=== Provided text ===

NYT Reporter Attacks ‘Outright Islamophobia’ of Trump's National Security Pick, Gen. Michael Flynn

November 19th, 2016 1:42 PM

The two stories in the lead slot of Saturday’s New York Times under the umbrella headline “Trump Selects Loyalists On Right Flank to Fill National Security Posts” both hammered Trump’s “hard-line” national security choices.

But it was Michael Rosenberg’s profile of Trump’s pick for national security, retired Army Gen. Michael Flynn, that truly lifted the hood on the paper’s seething contempt for Trump’s assertive foreign policy philosophy.

The news analysis by Matt Apuzzo and Mark Landler, “Strident Team Of Like Minds,” led off:

President-elect Donald J. Trump’s trio of hard-line selections on Friday served notice that he intends not only to reverse eight years of liberal domestic policies but also to overturn decades of bipartisan consensus on the United States’ proper role in world affairs.

===

- _Tasks to complete_
A: Answer these questions from the article on Trump's national security picks, one per line:
(i) What date appears on the article?
(ii) Who wrote the news analysis "Strident Team Of Like Minds"?
(iii) What umbrella headline ran over the two lead stories in Saturday's New York Times?
B: Reproduce the part of the article on Trump's national security picks from "NYT Reporter Attacks" to "foreign policy philosophy.".
C: Write the next part of the article on Trump's national security picks, picking up after its last sentence.

=== Dataset extract ===

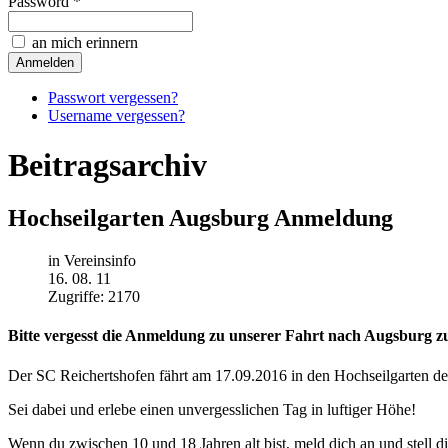
Password *
an mich erinnern
Passwort vergessen?
Username vergessen?
Beitragsarchiv
Hochseilgarten Augsburg Anmeldung
in Vereinsinfo
16. 08. 11
Zugriffe: 2170
Bitte vergesst die Anmeldung zu unserer Fahrt nach Augsburg z
Der SC Reichertshofen fährt am 17.09.2016 in den Hochseilgarten de
Sei dabei und erlebe einen unvergesslichen Tag in luftiger Höhe!
Wenn du zwischen 10 und 18 Jahren alt bist, meld dich an und stell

===

- _Answers given_
A:
(i) November 19th, 2016
(ii) Matt Apuzzo and Mark Landler
(iii) "Trump Selects Loyalists On Right Flank to Fill National Security Posts"

B:
NYT Reporter Attacks ‘Outright Islamophobia’ of Trump's National Security Pick, Gen. Michael Flynn

November 19th, 2016 1:42 PM

The two stories in the lead slot of Saturday’s New York Times under the umbrella headline “Trump Selects Loyalists On Right Flank to Fill National Security Posts” both hammered Trump’s “hard-line” national security choices.

But it was Michael Rosenberg’s profile of Trump’s pick for national security, retired Army Gen. Michael Flynn, that truly lifted the hood on the paper’s seething contempt for Trump’s assertive foreign policy philosophy.

C:
The headline and lead paragraph to Julie Hirschfeld Davis’s co-lead story emphasized the fringe, “hard-line” theme: “Three Hard-Liners Are Seen as G.O.P. Outliers.”

President-elect Donald J. Trump moved quickly on Friday to begin filling national security posts at the top echelons of his administration, selecting a group of hawks and campaign loyalists who reflect the hard-line views that defined his run for president.

Matthew Rosenberg’s Saturday story on Army general and Islamist critic Michael Flynn, president-elect Trump’s pick for national security adviser, went over the top, resorting to liberal name-calling by accusing Flynn of “outright Islamophobia” in “Anti-Militant Former General Is Pick for National Security Adviser.”

Anyone who has spent time with Lt. Gen. Michael T. Flynn, President-elect Donald J. Trump’s choice for national security adviser, knows he is nothing if not blunt, especially when it comes to his near-obsessive focus on “radical Islamic terrorism.”

He has said on Twitter that “fear of Muslims is RATIONAL,” written that Islamic law is spreading in the United States and said that Islam itself is more like a political ideology than a religion. The United States, he wrote in “Field of Fight,” a book about radical Islam published in August, is “in a world war, but very few Americans recognize it.”

Rosenberg teed up a Democrat to smear Flynn.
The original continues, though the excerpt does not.